Abstract

Abstract Background: In cancer microenvironment, there is increased production of inflammatory cytokines, including tumour necrosis factor (TNF)-α, interleukin (IL)-1a, and IL-6. These cytokines are capable of causing thrombus formation through the activation of tissue factors. Then, the Khorana risk score can be Utilised to stratify the risk of venous thromboembolism in cancer patients. Aim: The objective of this study was to determine the relationship between levels of IL 6, TNF-α, and Khorana scores of chemotherapy-naïve ambulatory cancer patients (CNACPs). Materials and Methods: This was a cross-sectional study. The case group (n = 100) consisted of newly diagnosed CNACP recruited from adult oncology clinics of University of Nigeria Teaching Hospital, Ituku-Ozalla Enugu, Nigeria, whereas the control group (n = 100) consisted of healthy individuals.
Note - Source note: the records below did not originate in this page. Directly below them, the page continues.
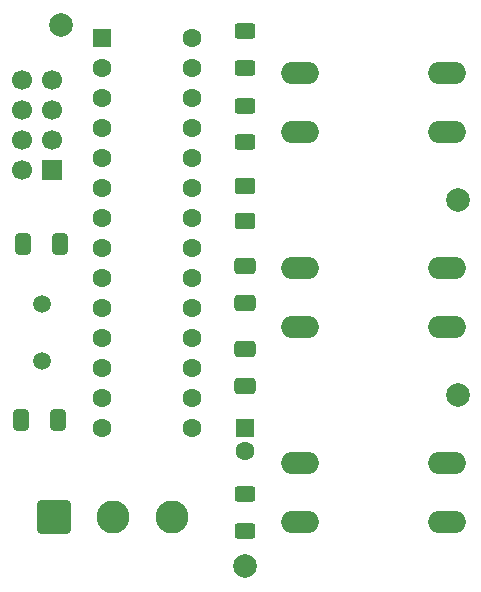
<source format=gts>
%TF.GenerationSoftware,KiCad,Pcbnew,9.0.3*%
%TF.CreationDate,2025-07-13T14:42:04+05:30*%
%TF.ProjectId,lighting_pcb_tht,6c696768-7469-46e6-975f-7063625f7468,rev?*%
%TF.SameCoordinates,Original*%
%TF.FileFunction,Soldermask,Top*%
%TF.FilePolarity,Negative*%
%FSLAX46Y46*%
G04 Gerber Fmt 4.6, Leading zero omitted, Abs format (unit mm)*
G04 Created by KiCad (PCBNEW 9.0.3) date 2025-07-13 14:42:04*
%MOMM*%
%LPD*%
G01*
G04 APERTURE LIST*
G04 Aperture macros list*
%AMRoundRect*
0 Rectangle with rounded corners*
0 $1 Rounding radius*
0 $2 $3 $4 $5 $6 $7 $8 $9 X,Y pos of 4 corners*
0 Add a 4 corners polygon primitive as box body*
4,1,4,$2,$3,$4,$5,$6,$7,$8,$9,$2,$3,0*
0 Add four circle primitives for the rounded corners*
1,1,$1+$1,$2,$3*
1,1,$1+$1,$4,$5*
1,1,$1+$1,$6,$7*
1,1,$1+$1,$8,$9*
0 Add four rect primitives between the rounded corners*
20,1,$1+$1,$2,$3,$4,$5,0*
20,1,$1+$1,$4,$5,$6,$7,0*
20,1,$1+$1,$6,$7,$8,$9,0*
20,1,$1+$1,$8,$9,$2,$3,0*%
G04 Aperture macros list end*
%ADD10C,2.000000*%
%ADD11RoundRect,0.250000X-0.650000X0.412500X-0.650000X-0.412500X0.650000X-0.412500X0.650000X0.412500X0*%
%ADD12RoundRect,0.250001X-0.624999X0.462499X-0.624999X-0.462499X0.624999X-0.462499X0.624999X0.462499X0*%
%ADD13RoundRect,0.250000X-0.625000X0.400000X-0.625000X-0.400000X0.625000X-0.400000X0.625000X0.400000X0*%
%ADD14O,3.200000X1.900000*%
%ADD15R,1.600000X1.600000*%
%ADD16C,1.600000*%
%ADD17R,1.700000X1.700000*%
%ADD18C,1.700000*%
%ADD19RoundRect,0.250001X-1.149999X-1.149999X1.149999X-1.149999X1.149999X1.149999X-1.149999X1.149999X0*%
%ADD20C,2.800000*%
%ADD21RoundRect,0.250000X-0.550000X-0.550000X0.550000X-0.550000X0.550000X0.550000X-0.550000X0.550000X0*%
%ADD22RoundRect,0.250000X0.412500X0.650000X-0.412500X0.650000X-0.412500X-0.650000X0.412500X-0.650000X0*%
%ADD23C,1.500000*%
G04 APERTURE END LIST*
D10*
%TO.C,H3*%
X39000000Y-33250000D03*
%TD*%
D11*
%TO.C,C1*%
X21000000Y-25462500D03*
X21000000Y-22337500D03*
%TD*%
D12*
%TO.C,D1*%
X21000000Y-18587500D03*
X21000000Y-15612500D03*
%TD*%
D13*
%TO.C,R3*%
X21000000Y-11890000D03*
X21000000Y-8790000D03*
%TD*%
%TO.C,R1*%
X21000000Y-2460000D03*
X21000000Y-5560000D03*
%TD*%
D10*
%TO.C,H4*%
X21000000Y-47770000D03*
%TD*%
D14*
%TO.C,SW3*%
X25600000Y-39010000D03*
X38100000Y-39010000D03*
X25600000Y-44010000D03*
X38100000Y-44010000D03*
%TD*%
%TO.C,SW2*%
X25600000Y-22510000D03*
X38100000Y-22510000D03*
X25600000Y-27510000D03*
X38100000Y-27510000D03*
%TD*%
D15*
%TO.C,C3*%
X21000000Y-36050000D03*
D16*
X21000000Y-38050000D03*
%TD*%
D17*
%TO.C,J2*%
X4600000Y-14200000D03*
D18*
X2060000Y-14200000D03*
X4600000Y-11660000D03*
X2060000Y-11660000D03*
X4600000Y-9120000D03*
X2060000Y-9120000D03*
X4600000Y-6580000D03*
X2060000Y-6580000D03*
%TD*%
D19*
%TO.C,J1*%
X4790000Y-43610000D03*
D20*
X9790000Y-43610000D03*
X14790000Y-43610000D03*
%TD*%
D21*
%TO.C,U1*%
X8890000Y-3050000D03*
D16*
X8890000Y-5590000D03*
X8890000Y-8130000D03*
X8890000Y-10670000D03*
X8890000Y-13210000D03*
X8890000Y-15750000D03*
X8890000Y-18290000D03*
X8890000Y-20830000D03*
X8890000Y-23370000D03*
X8890000Y-25910000D03*
X8890000Y-28450000D03*
X8890000Y-30990000D03*
X8890000Y-33530000D03*
X8890000Y-36070000D03*
X16510000Y-36070000D03*
X16510000Y-33530000D03*
X16510000Y-30990000D03*
X16510000Y-28450000D03*
X16510000Y-25910000D03*
X16510000Y-23370000D03*
X16510000Y-20830000D03*
X16510000Y-18290000D03*
X16510000Y-15750000D03*
X16510000Y-13210000D03*
X16510000Y-10670000D03*
X16510000Y-8130000D03*
X16510000Y-5590000D03*
X16510000Y-3050000D03*
%TD*%
D10*
%TO.C,H2*%
X39000000Y-16750000D03*
%TD*%
D13*
%TO.C,R2*%
X21000000Y-41660000D03*
X21000000Y-44760000D03*
%TD*%
D22*
%TO.C,C2*%
X5282500Y-20510000D03*
X2157500Y-20510000D03*
%TD*%
D10*
%TO.C,H1*%
X5370000Y-2000000D03*
%TD*%
D11*
%TO.C,C5*%
X21000000Y-29387500D03*
X21000000Y-32512500D03*
%TD*%
D22*
%TO.C,C4*%
X5110000Y-35400000D03*
X1985000Y-35400000D03*
%TD*%
D14*
%TO.C,SW1*%
X25600000Y-6000000D03*
X38100000Y-6000000D03*
X25600000Y-11000000D03*
X38100000Y-11000000D03*
%TD*%
D23*
%TO.C,Y1*%
X3790000Y-25540000D03*
X3790000Y-30420000D03*
%TD*%
M02*

</source>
The participants’ blood samples were assayed by enzyme-linked immunosorbent assay (ELISA) technique for IL-6 and TNF-α. Demographic variables were analysed using descriptive statistics in the form of frequencies and percentages and P < 0.05 was considered statistically significant. Results: There were significant differences between the mean levels of IL-6 (P = 0.036) and TNF-α (P = 0.001) in three Khorana score groups of the case group. Further, comparisons of mean IL-6 levels between three Khorana score groups showed that differences were between high-risk versus low-risk groups (P = 0.026) and between intermediate-risk versus low-risk groups (P = 0.014). Comparison of mean TNF-α levels in three Khorana score groups of CNACP showed that differences were between high-risk versus low-risk groups (P = 0.026) and between intermediate-risk versus low-risk groups (P = 0.014). Furthermore, there was a significant positive correlation between the Khorana scores and IL-6 (r = 0.28, P = 0.031) and TNF-α (r = 0.254, P = 0.011). The mean serum levels of IL-6 and TNF-α were significantly higher in CNACP than in healthy control (8.98 [8–12] pg/ml vs. 8.43 [2–10] pg/ml, P < 0.001) and (P < 0.001 and < 0.01), respectively. Conclusion: Inflammatory biomarkers are elevated in ambulatory CNACP and their values are significantly related with Khorana scores. There is a need for more studies on the possible benefit of prophylactic anticoagulation for newly diagnosed CNACP.